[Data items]
※

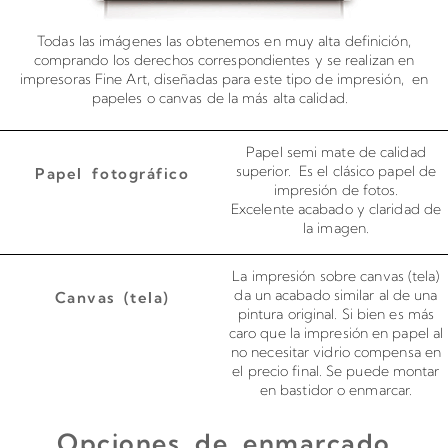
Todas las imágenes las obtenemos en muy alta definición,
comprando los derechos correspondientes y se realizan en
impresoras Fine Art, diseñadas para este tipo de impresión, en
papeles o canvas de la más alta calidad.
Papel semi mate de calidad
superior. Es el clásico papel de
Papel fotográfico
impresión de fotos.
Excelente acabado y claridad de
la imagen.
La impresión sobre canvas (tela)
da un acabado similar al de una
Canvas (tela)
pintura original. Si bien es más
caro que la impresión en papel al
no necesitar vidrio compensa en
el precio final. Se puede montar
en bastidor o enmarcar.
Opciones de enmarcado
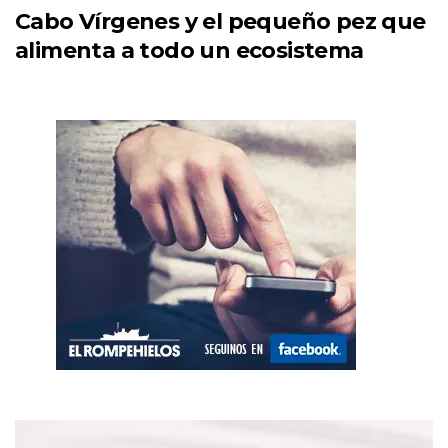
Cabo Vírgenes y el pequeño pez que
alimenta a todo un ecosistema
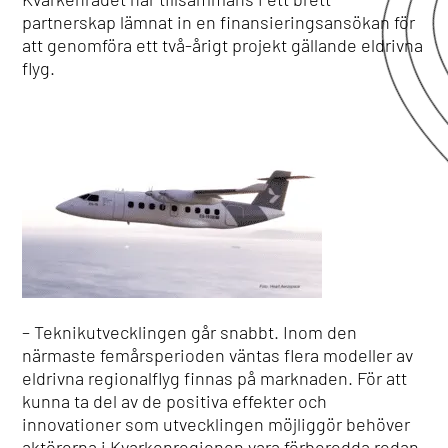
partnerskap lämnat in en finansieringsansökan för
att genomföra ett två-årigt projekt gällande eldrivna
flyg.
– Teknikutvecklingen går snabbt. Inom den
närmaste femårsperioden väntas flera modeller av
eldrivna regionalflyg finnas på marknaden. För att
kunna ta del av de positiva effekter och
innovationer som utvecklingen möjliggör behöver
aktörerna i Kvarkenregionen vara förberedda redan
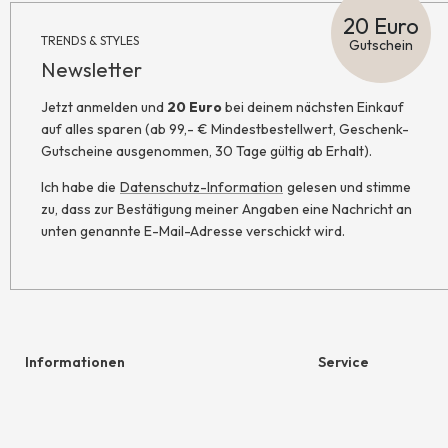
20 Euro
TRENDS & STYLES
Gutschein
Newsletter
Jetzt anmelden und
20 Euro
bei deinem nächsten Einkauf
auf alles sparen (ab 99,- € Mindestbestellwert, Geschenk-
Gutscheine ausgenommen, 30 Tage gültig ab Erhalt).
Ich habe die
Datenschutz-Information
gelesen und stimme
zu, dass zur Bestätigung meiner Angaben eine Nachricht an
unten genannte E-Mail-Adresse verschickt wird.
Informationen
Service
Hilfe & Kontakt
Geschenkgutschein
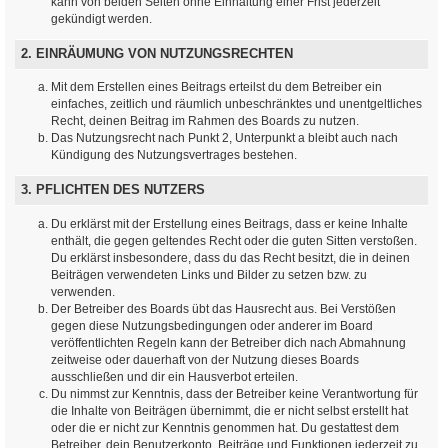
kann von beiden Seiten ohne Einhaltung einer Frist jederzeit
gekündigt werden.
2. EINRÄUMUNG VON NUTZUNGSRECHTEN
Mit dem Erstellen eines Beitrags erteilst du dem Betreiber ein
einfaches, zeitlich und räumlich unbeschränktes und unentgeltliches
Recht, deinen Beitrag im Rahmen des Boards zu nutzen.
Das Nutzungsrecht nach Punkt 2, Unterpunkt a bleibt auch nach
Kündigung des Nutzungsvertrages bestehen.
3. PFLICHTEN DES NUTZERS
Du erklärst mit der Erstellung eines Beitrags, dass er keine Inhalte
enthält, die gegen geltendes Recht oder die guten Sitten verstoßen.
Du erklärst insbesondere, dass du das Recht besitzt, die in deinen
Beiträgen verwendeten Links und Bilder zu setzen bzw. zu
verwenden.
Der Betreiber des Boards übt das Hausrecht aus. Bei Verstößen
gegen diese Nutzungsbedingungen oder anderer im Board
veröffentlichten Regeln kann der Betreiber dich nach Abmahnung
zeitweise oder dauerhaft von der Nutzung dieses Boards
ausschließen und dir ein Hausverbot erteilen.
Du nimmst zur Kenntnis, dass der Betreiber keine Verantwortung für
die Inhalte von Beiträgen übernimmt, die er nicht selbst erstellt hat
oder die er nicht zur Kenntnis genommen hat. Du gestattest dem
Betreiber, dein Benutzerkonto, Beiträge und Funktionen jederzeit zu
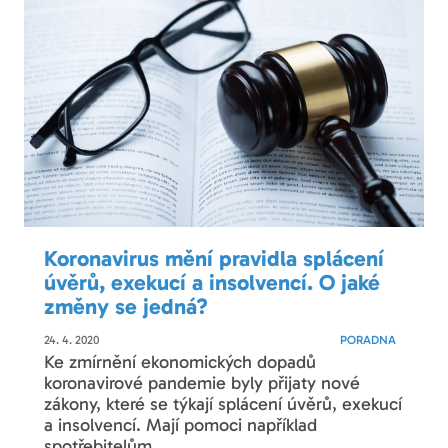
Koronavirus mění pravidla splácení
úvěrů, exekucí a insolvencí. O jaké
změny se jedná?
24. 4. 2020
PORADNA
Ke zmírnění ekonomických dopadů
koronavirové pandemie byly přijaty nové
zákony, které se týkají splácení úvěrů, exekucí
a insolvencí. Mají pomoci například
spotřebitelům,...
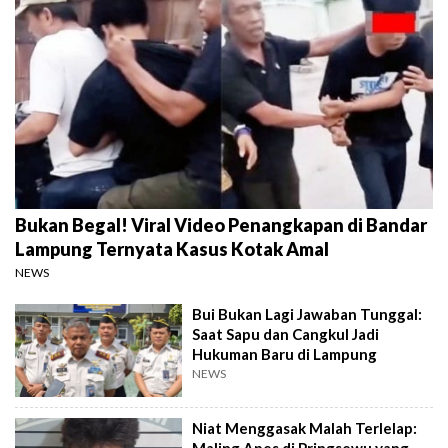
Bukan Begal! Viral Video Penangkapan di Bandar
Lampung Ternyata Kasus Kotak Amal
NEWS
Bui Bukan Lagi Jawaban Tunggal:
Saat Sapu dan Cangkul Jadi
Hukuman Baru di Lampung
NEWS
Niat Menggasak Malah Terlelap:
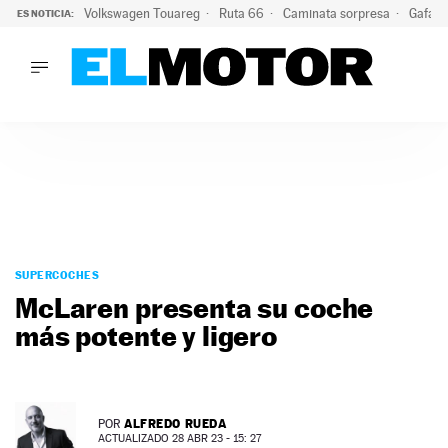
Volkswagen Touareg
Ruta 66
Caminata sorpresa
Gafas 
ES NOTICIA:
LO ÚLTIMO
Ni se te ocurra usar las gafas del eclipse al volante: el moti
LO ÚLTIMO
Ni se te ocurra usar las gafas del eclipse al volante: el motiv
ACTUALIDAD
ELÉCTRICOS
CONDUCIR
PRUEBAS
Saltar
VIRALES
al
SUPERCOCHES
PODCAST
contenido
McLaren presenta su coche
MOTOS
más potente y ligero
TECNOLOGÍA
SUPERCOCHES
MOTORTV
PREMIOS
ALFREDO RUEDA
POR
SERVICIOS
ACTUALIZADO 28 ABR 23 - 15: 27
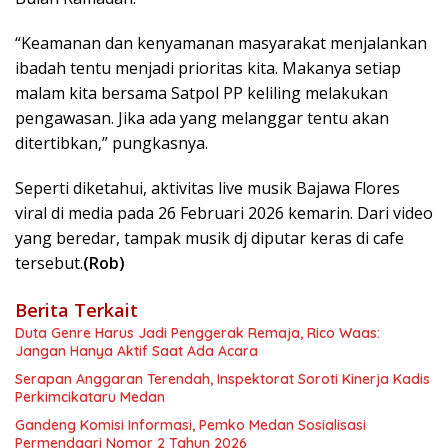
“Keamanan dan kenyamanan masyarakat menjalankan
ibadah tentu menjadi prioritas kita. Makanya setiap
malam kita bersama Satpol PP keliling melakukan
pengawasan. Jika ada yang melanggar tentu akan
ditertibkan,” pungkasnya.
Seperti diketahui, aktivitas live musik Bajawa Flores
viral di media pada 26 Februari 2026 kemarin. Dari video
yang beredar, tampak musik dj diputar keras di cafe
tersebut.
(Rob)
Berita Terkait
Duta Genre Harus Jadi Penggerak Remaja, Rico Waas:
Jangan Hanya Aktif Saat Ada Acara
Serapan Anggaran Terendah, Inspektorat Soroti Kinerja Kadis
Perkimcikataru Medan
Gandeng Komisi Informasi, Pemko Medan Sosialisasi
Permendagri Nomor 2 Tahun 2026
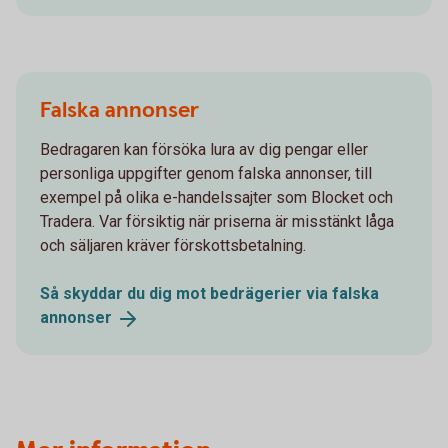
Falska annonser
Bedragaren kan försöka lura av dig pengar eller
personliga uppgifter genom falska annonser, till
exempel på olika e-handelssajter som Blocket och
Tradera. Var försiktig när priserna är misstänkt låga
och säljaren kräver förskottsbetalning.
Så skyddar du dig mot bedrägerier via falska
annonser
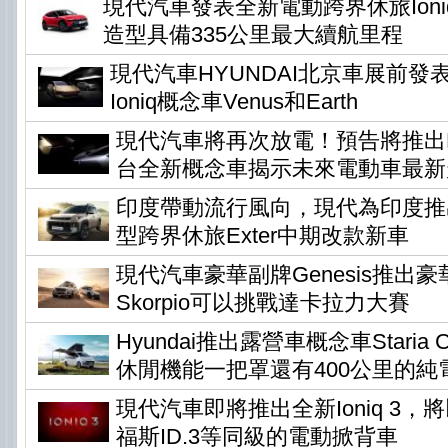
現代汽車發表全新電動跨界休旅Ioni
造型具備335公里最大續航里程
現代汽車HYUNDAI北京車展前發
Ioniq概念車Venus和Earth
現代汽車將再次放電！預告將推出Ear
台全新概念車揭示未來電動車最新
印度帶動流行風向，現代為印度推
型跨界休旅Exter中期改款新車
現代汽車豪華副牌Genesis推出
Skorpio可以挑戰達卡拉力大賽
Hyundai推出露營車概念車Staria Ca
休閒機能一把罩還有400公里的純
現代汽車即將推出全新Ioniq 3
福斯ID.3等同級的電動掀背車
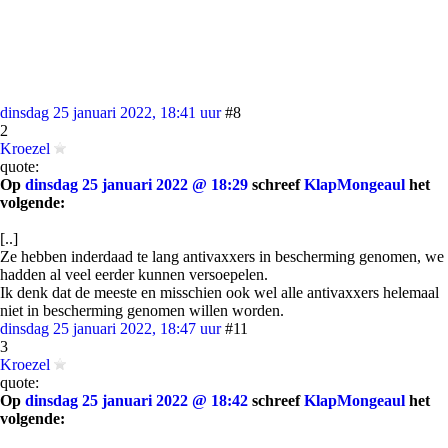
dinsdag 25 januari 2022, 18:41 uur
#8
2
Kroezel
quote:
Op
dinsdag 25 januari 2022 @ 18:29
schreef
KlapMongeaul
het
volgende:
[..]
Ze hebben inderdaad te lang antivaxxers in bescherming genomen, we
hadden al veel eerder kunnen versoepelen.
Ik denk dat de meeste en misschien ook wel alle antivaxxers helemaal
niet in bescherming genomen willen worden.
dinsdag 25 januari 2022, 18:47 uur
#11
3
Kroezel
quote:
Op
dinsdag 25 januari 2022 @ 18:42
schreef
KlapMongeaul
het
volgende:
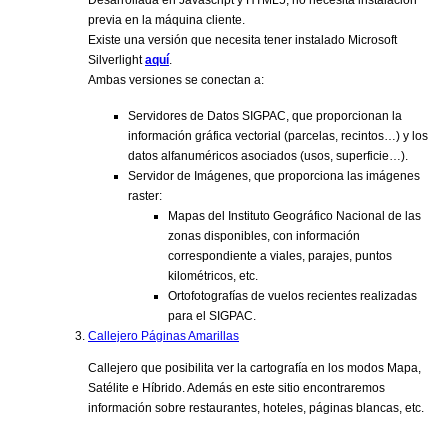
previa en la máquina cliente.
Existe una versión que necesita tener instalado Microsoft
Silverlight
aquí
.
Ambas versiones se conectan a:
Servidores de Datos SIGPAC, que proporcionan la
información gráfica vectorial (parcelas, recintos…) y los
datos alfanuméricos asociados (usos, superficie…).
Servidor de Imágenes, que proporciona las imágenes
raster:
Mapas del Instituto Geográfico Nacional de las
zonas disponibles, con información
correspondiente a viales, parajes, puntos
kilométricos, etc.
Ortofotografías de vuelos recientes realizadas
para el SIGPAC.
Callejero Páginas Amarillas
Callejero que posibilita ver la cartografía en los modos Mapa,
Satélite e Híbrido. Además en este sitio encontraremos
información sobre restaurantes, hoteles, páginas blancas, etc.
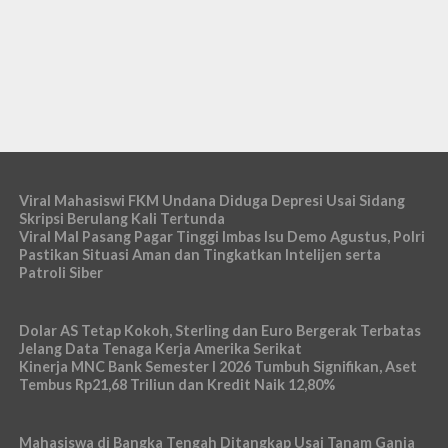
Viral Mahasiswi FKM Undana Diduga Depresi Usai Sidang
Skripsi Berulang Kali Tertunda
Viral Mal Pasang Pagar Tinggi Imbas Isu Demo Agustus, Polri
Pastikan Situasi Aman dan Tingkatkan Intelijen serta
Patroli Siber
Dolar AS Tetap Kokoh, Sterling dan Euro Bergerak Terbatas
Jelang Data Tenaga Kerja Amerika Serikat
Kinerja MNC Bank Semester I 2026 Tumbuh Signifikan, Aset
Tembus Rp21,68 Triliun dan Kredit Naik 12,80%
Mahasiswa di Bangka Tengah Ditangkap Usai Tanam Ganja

※

# What the exercise asks:
Look through the records above and report how many lines hold the word "januari", giving only the number.

# Task output:
4